Уэллс заметил также, что в общем и целом советские школы ничем не отличаются от английских, что «русские коммунисты — убежденные противники наказания детей», что «русские дети развиваются поразительно быстро для северян» и что «совместное обучение подростков до 15–16 лет в стране с такими расшатанными устоями, как Россия наших дней, привело к дурным последствиям» — об этом он узнал, когда к Горькому пришли бывший глава петроградской ЧК Бакаев и будущий первый секретарь Петроградского губкома Залуцкий: беседа проходила в присутствии Уэллса. «Несомненно только, что в городах России наряду с подъемом народного просвещения и интеллектуальным развитием молодежи возросла и ее распущенность, особенно в вопросах пола; и все это происходит в то время, когда старшее поколение соблюдает беспримерную, пуританскую моральную чистоту». Любопытно, конечно, откуда он взял эту «беспримерную моральную чистоту». Шкловский в статье «Петербург в блокаде» писал, что от голода и холода «у мужчин была почти полная импотенция, а у женщин исчезли месячные…». Поневоле будешь морально чист, когда все мысли — где достать еды и как согреться… Показали Уэллсу и приемник-распределитель для беспризорных: «Мы провели некоторое время среди детей, всесторонне знакомясь с их жизнью в приемнике, и они показались нам здоровыми, довольными и счастливыми».
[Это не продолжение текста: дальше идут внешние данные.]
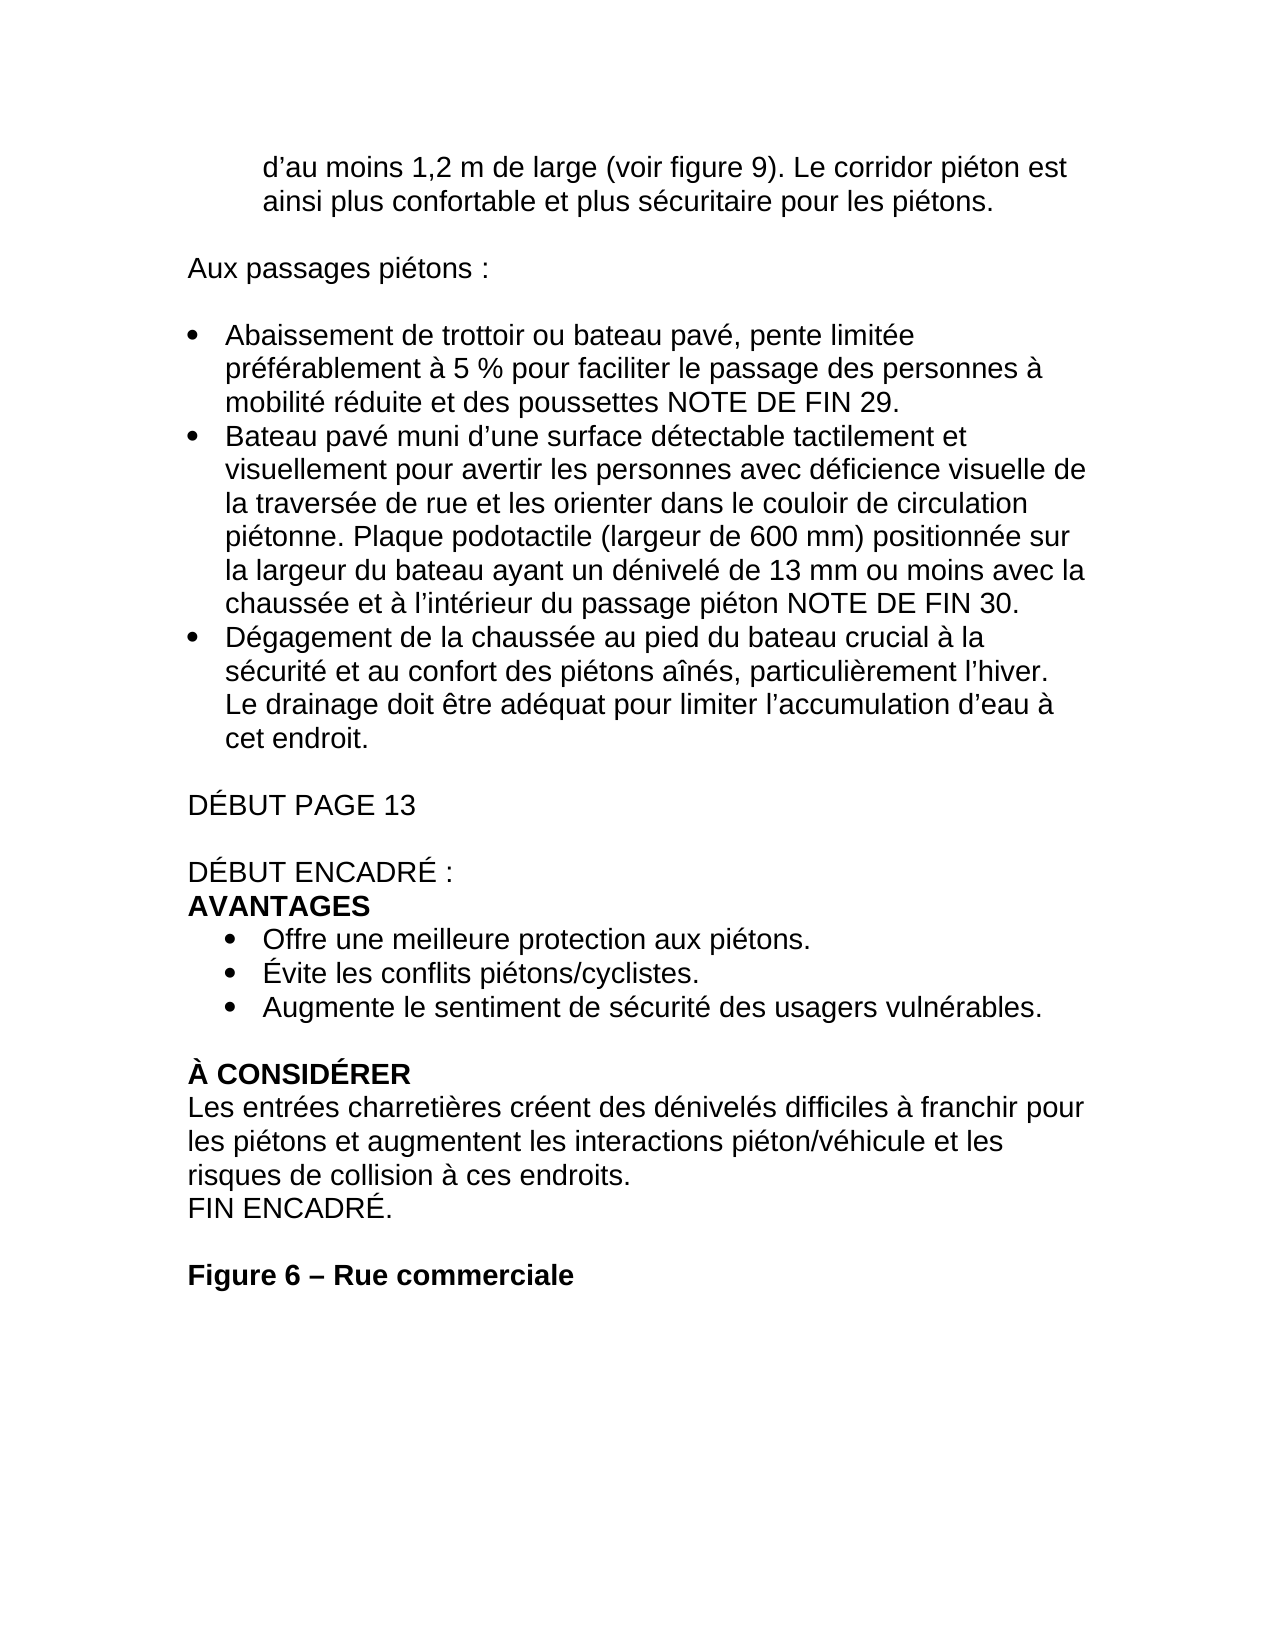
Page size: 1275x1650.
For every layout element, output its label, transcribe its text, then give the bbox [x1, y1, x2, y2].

text DÉBUT ENCADRÉ : [187, 855, 1087, 888]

Культурная программа открывалась, как водится, банкетом: он состоялся 30 сентября[76]в Доме искусств[77]. Об этом злополучном обеде существует множество воспоминаний, изрядно противоречащих друг другу. Евгений Замятин в очерке «Уэллс» писал: «Наскоро сорганизованный обед превратился в торжественное чествование английского гостя с целым рядом речей». Насчет «наскоро сорганизованного» Замятин, похоже, ошибся. Чтобы у нас, хоть в самый голодный год, да не попытались пустить пыль в глаза заезжему иностранцу — быть такого не может. Встреча с Уэллсом первоначально планировалась на 28 сентября, но толпа голодных поэтов напрасно протомилась в Доме искусств — к приему не были готовы. Николай Оцуп вспоминал: «Заведующий хозяйством Дома искусств позвал на экстренное совещание писателей и предложил им утвердить меню обеда в честь Уэллса. Накормить английского гостя можно было очень хорошо (чтобы пустить ему пыль в глаза). „Совещание“ этот план отвергло: пусть знает Уэллс, как питается русский писатель…<…> Принято было среднее решение: пира не устраивать, но и голодом Уэллса не морить». Михаил Слонимский: «Длинные столы в большом зале были покрыты чистыми скатертями Елисеева. На столах не только хлеб и колбаса, но у каждой тарелки лежала даже палочка настоящего, давно не виданного шоколада. Горело электричество, топилась печь». Другой очевидец, Юрий Анненков, на чьем тексте базируются почти все рассказы о том банкете: «По распоряжению Продовольственного Комитета Петербургского Совета в кухню „Дома Искусств“ были доставлены по этому случаю довольно редкие продукты».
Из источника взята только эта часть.